Random multiplicative cascade model results against the corresponding experimental data.

4. Conclusion

[9] In summary, our main result indicates that when properly rescaled, methane ebullition data, gathered under different local conditions, collapse into a single statistic, described by a Generalized Pareto distribution, with shape parameter well above zero. The dynamics underlying this statistical behavior, which shows evidences of being modulated by turbulence intensity at the water-sediment interface, is well modeled by a multifractal, multiplicative random cascade.

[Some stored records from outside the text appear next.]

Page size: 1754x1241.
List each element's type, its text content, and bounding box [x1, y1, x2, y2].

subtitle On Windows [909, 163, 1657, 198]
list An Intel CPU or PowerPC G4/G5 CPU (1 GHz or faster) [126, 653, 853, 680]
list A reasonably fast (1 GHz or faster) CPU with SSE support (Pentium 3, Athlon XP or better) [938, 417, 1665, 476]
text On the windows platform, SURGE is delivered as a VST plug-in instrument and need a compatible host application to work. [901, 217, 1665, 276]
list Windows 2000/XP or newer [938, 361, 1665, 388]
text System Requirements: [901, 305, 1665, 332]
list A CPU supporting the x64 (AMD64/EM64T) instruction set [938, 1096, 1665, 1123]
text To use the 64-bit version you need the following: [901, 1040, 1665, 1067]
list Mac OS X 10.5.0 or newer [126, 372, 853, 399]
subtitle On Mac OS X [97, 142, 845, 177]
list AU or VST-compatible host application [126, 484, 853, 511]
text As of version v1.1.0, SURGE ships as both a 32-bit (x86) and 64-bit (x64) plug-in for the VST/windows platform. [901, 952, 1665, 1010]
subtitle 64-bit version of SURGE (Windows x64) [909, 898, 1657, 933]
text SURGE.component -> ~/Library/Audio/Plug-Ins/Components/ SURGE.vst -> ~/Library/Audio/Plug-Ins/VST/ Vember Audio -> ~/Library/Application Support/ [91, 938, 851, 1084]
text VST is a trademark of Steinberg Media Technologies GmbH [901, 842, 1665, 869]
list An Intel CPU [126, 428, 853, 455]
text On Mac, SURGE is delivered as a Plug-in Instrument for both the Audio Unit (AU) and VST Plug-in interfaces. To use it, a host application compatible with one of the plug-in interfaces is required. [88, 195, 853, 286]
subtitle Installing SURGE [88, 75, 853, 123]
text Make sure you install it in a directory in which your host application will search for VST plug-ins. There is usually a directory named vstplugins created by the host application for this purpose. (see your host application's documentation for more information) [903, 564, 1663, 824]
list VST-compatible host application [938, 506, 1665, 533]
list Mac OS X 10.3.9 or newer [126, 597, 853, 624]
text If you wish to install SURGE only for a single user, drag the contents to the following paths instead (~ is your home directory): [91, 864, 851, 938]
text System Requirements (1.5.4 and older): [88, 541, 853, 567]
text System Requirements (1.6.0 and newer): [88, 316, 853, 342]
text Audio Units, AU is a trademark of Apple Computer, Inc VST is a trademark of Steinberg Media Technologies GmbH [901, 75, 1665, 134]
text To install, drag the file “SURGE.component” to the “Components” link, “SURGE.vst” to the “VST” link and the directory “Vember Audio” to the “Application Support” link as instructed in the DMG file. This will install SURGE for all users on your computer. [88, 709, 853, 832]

The approach presented here, which combines high-frequency CH4 ebullition data and Extreme Value theory analytical tools, shows that, although bubbling patterns appear to be highly complex and unpredictable, they may still be described by a rather simple (but not trivial) dynamics.


[10] This work was supported by the “Carbon Budgets of Hydroelectric Reservoirs of Furnas Centrais Elétricas S.A.” project. F.M.R. and R.R.R. also acknowledge the support given by CNPq-Brazil.